Throughout the last century, there has been a complete overhaul of techniques for weather forecasting. Technological developments have made it possible to simulate the atmosphere more quickly and accurately than ever before, and with the advancements in machine learning this process has since improved even more. A combination of machine learning and numerical simulation allow a mapping between predictions and effects which make weather forecasting possible [1]. Some tools that are best for the prediction include Decision Trees [2] and Linear Regression [3], and these mathematical skills have been proven effective in various reports. A study from Stanford University uses a linear regression model and a variation on a functional regression model, and its results were comparable to professional forecasting services, proving the potential success of this problem [4]. Additionally, companies like Dark Sky [5], whose founders have engineering and computer science backgrounds, have teamed up with meteorologists and a team from Microsoft to produce results based on machine learning with geophysical modeling to change the public’s perspective on how weather is displayed and understood [5]. The transition to utilizing machine learning for weather forecasting is already underway, but the main challenge is that weather forecasting is generally expensive to model and inaccurate, so we plan to utilize free government data and common machine learning techniques to develop an accurate and inexpensive model.

Problem Statement

Weather forecasting is the task of predicting the state of the atmosphere at a future time and a specified location but is currently performed via expensive physical models created by human scientists and are usually inaccurate. The data show a trend toward increased variation with increasing projection interval, and more difficulty in predicting maximum temperature than minimum. To put the numbers in perspective, the colloquial definition of ‘room temperature’ is between 20 and 23.5 degrees Celsius, or a range of 3.5 degrees. Taken in aggregate, existing models are unable to perform within that range.

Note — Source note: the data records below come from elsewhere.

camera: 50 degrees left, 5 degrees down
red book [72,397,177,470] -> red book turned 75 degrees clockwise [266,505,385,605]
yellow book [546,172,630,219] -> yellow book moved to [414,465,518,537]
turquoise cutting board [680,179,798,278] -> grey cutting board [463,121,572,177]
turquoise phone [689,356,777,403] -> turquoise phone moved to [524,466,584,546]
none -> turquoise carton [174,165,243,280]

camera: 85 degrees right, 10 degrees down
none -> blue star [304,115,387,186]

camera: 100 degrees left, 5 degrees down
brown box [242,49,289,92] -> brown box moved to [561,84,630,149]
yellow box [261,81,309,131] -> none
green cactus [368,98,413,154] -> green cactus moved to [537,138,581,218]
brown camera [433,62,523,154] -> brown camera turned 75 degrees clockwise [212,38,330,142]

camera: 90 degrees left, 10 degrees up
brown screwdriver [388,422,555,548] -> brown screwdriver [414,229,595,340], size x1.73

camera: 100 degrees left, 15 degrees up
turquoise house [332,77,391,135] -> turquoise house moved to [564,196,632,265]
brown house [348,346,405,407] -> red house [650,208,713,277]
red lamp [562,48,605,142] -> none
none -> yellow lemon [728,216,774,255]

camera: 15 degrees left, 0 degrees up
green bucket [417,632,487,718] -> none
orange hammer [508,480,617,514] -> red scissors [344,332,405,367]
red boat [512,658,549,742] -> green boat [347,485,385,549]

The figure below shows the mean absolute deviation (MAD) by number of days out a forecast is made. The data come from The Weather Channel’s 10-day forecast from August-February of 2015.

It shows a clear trend toward increasing deviation with increased projection interval, culminating in significant deviations well outside a range that a person can comfortably plan for – up to 5K seven days out. The following figure is a histogram from the same source which illustrates the increasing spread in forecast discrepancy with increased projection interval. One day out, we observe a somewhat tight, almost Gaussian distribution. By nine days [6] out, the distribution nearly looks uniform. One implication of these data is that current forecasting appears to be an out of control process.

In the figure, the vertical axis represents frequency. The chart is segmented by projection interval. The data show significant spread at any interval, with a less gaussian distribution with increased forecast interval – representing an out of control process [6].

We consider these visualizations of the data as demonstrating a need for improved forecasting. Physical models have been developed over centuries and use expensive computing power, instruments, and expert interpretation. However, forecasts often fall significantly short of reality, and display a suboptimal level of variability. We believe taking a machine learning approach will combat these inaccuracies as it is relatively robust to natural perturbations and doesn’t require a complete understanding of the physical processes that govern the atmosphere. It is also relatively cheap and can be applied to forecasting problems of any kind. Therefore, our intent is to utilize the innate accuracy and low price of machine learning to maximize accuracy in weather forecasting. We will test this concept via a proof of concept software package running against years of free government records. Our design will use common algorithms to gauge the cost and accuracy of our predictions. By comparing our results to those of existing physical models, we strive to achieve a similar level of accuracy to physical models using free software and data.